▶ [Aim of the exercise] Go through the records and filter out every line lacking the word "butt"; copy the lines that remain.

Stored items

* * *

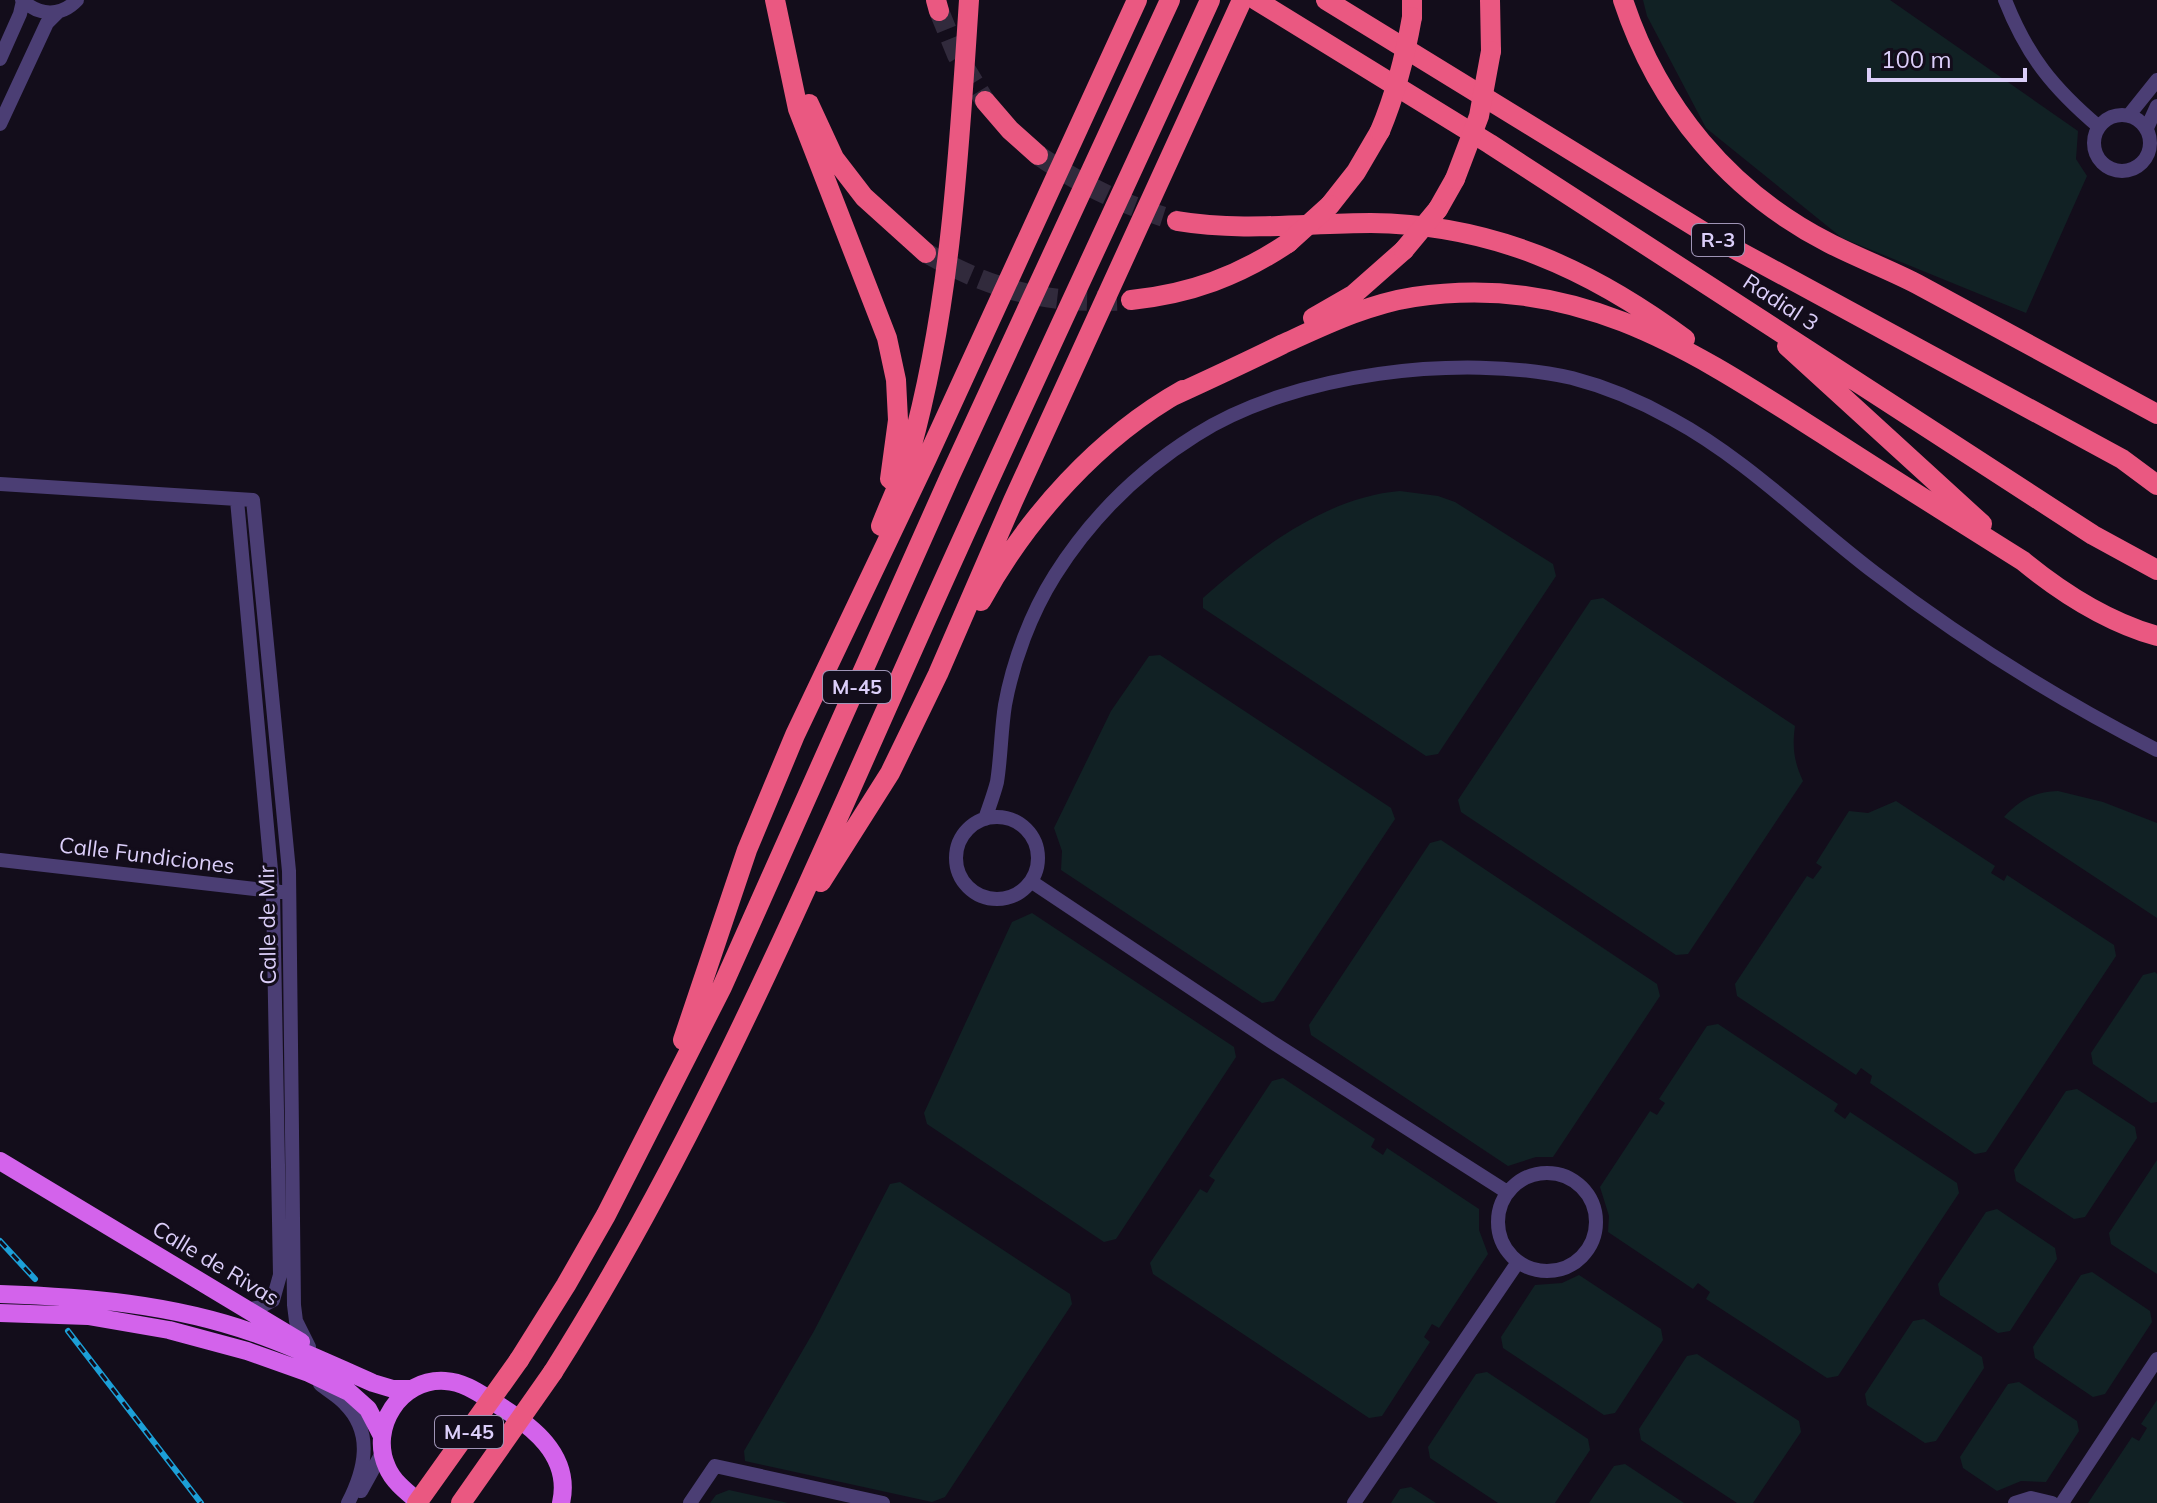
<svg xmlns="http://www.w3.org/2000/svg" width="2157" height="1503" font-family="Mulish,sans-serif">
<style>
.green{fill:#112124}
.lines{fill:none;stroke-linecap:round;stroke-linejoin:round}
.highway-tunnel{stroke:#312a3c;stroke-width:20;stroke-dasharray:20 10;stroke-linecap:butt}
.minor{stroke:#4b3e74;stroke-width:14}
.major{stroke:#d363eb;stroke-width:18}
.highway{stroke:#ea5881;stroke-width:20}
.rail-casing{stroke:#1c9fd7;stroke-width:6}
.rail{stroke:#130d1b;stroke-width:3;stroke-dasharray:9;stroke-linecap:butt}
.highway-bridge{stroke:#ea5881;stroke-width:20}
.labels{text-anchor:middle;stroke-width:6;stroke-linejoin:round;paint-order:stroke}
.shield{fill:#130d1b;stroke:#9f94b6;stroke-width:2}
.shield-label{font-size:20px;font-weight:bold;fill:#dbcef9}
.street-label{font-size:22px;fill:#dbcef9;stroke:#130d1b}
</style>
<rect width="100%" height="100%" fill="#130d1b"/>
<path class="green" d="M1643,0H1890L2078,131L2076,159L2087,176L2026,313L1842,238L1706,128L1647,16Z
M1400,491L1438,496L1455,502L1553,564L1556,576L1438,754L1426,756L1203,608V598C1257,550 1326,497 1400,491Z
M1603,598L1795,726C1792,747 1794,762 1803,781L1688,954L1676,955L1461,812L1458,800L1591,600Z
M1160,655L1391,808L1395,819L1274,1001L1262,1003L1061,870L1062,851L1054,828L1111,711L1149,656Z
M2058,791L2103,802L2157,823V918L2004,817C2021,799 2034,792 2058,791Z
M1896,801L1995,866L1991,873L2004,881L2007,875L2114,945L2116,956L1986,1152L1975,1154L1870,1083L1872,1076L1861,1068L1856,1075L1737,996L1735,984L1807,876L1813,879L1822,867L1816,863L1849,811L1868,813Z
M1441,840L1657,984L1660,996L1553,1157H1536L1508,1166L1311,1035L1309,1025L1430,843Z
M1032,913L1234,1047L1236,1057L1116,1239L1104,1242L927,1124L924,1113L1012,922Z
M2155,972L2157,974V1102L2151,1103L2093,1064L2091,1053L2143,975Z
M1718,1024L1838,1104L1834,1111L1845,1119L1850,1112L1957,1183L1959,1193L1838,1376L1827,1378L1706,1299L1710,1292L1698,1283L1693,1289L1608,1232L1609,1216L1600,1187L1650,1111L1657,1115L1665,1103L1659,1099L1707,1026Z
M1283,1078L1375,1139L1371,1147L1383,1155L1387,1148L1479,1209V1230L1488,1254L1439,1328L1432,1324L1424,1337L1430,1342L1382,1416L1369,1418L1153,1274L1150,1263L1200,1189L1207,1193L1215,1180L1209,1176L1272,1081Z
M2077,1089L2135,1127L2137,1138L2085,1217L2074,1219L2016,1181L2014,1170L2066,1091Z
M2157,1160V1274L2111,1244L2109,1233Z
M900,1182L1070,1294L1072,1304L945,1497L932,1502L745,1461L744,1451L814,1331L890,1184Z
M1997,1209L2055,1248L2057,1259L2010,1331L1998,1333L1940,1295L1938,1284L1986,1212Z
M2092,1272L2150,1311L2152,1322L2105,1394L2093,1397L2035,1358L2033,1347L2081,1275Z
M1579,1275L1661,1329L1663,1340L1615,1413L1604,1415L1503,1348L1501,1337L1535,1285L1562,1283Z
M1924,1319L1982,1357L1984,1368L1936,1441L1925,1443L1867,1405L1865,1394L1913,1321Z
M1697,1354L1799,1421L1801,1432L1753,1503H1737L1641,1440L1639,1429L1687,1356Z
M1487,1372L1588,1439L1590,1450L1555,1503H1498L1430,1458L1428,1447L1476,1374Z
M2019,1382L2077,1421L2079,1431L2046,1482L2021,1481L1997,1491L1963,1468L1960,1457L2008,1384Z
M2157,1400V1503H2088L2132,1437L2139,1441L2147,1428L2141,1424Z
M1625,1464L1684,1503H1589L1614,1466Z
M1411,1487L1436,1503H1391L1400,1489Z
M729,1490L788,1503H710L716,1495Z"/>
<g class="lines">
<path class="highway-tunnel" d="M939,11L957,55L985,101
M1038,155C1084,187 1124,205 1177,221
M926,253C997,292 1049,305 1131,300"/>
<path class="minor" d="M22,0C39,16 61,17 77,0
M2005,0C2027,56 2053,88 2099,127
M0,59L20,14L23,1
M2094 143a28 28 0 1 1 56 0a28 28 0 1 1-56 0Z
M2129,115L2157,80
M0,124L47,23L58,12
M2147,128L2157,106
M0,484L253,500L289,871L294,1305L296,1321L309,1347
M237,500L273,892L280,1275L273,1300L260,1307L246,1310
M956 858a41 41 0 1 1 82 0a41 41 0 1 1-82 0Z
M985,819C989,807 994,794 997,782C1001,757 1001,730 1005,705C1013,661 1031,613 1055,575C1091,518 1140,470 1196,435C1293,373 1461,353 1572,378C1607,387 1640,401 1672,419C1746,459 1808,522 1875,573C1963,640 2059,700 2157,750
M0,860L281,892
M1032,882L1272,1042L1507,1192
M1498 1222a49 49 0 1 1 98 0a49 49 0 1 1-98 0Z
M320,1384C328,1391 338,1396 345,1404C374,1433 365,1470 348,1503
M361,1491L382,1453
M690,1503L715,1466L883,1503
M1354,1503L1518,1262
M2015,1503L2031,1498L2052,1503
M2062,1503L2157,1359"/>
<path class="major" d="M0,1161L301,1342
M0,1294C86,1297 172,1304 254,1333C295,1347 334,1366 373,1383L393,1389H412
M0,1313L88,1316L169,1330L247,1351L309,1373L349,1392L368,1409L381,1434
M420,1503C408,1493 393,1482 387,1467C369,1428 400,1378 445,1381C464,1382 479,1393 495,1403C531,1425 572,1455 561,1503"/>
<path class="highway" d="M775,0L798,109L887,338L896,380L898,420L890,479
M936,0L939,11
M1256,0L1490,144L2093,535L2157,570
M1326,0L1707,234L2122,459L2157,485
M1490,0L1491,51
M1623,0C1658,106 1729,192 1829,243C1858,258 1888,269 1917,284C1997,327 2077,370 2157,414
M1412,17V0
M985,101L1010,130L1038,155
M809,104L834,158L864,197L926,253
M1330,205L1356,172L1380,131
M1438,209L1455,179
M1177,221C1242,232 1306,223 1371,223C1492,224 1590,269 1685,339
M1131,300C1190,294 1239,276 1288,243
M1313,318L1353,295L1404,250
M1787,346L1982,524
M1173,396C1210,379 1247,362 1283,344C1325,325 1368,304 1414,297C1579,273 1691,350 1823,434C1889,477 1956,519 2023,561C2062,593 2108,622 2157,636
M881,526C890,502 903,477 910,452C951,305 959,151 969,0
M981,601C1027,517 1099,437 1183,390
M821,882L890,773L938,674L1013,501L1242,0
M683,1040L747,850L795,735L927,458L1137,0
M519,1360L566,1285L606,1215L722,987L950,476L1170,0
M553,1372C699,1141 806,889 917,640C1012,426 1113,214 1210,0"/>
<g class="rail-casing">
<path id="rail" d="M0,1241L35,1279
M68,1331L201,1503"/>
</g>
<use href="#rail" class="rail"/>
<path class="highway-bridge" d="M1380,131C1396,93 1405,57 1412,17
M1455,179L1479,116L1491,51
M1288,243L1330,205
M1404,250L1438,209
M417,1503L519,1360
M461,1503L553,1372"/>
</g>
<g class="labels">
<g class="shield">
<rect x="1692" y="224" width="52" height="32" rx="6"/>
<rect x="823" y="671" width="68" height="32" rx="6"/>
<rect x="435" y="1416" width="68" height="32" rx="6"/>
</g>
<g class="shield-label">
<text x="1718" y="247">R-3</text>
<text x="857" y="694">M-45</text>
<text x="469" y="1439">M-45</text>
</g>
<g class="street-label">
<text transform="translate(1781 302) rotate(33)" y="8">Radial 3</text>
<text transform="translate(147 855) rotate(7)" y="8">Calle Fundiciones</text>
<text transform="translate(267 925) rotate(-91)" y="8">Calle de Mir</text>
<text transform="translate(216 1263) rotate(31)" y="8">Calle de Rivas</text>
</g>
</g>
<path d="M1869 68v12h156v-12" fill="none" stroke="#dbcef9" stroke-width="4"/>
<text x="1881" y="68" font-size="24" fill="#dbcef9" stroke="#130d1b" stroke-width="6" paint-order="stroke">100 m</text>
</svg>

* * *

▶ [Reply to the task]
.highway-tunnel{stroke:#312a3c;stroke-width:20;stroke-dasharray:20 10;stroke-linecap:butt}
.rail{stroke:#130d1b;stroke-width:3;stroke-dasharray:9;stroke-linecap:butt}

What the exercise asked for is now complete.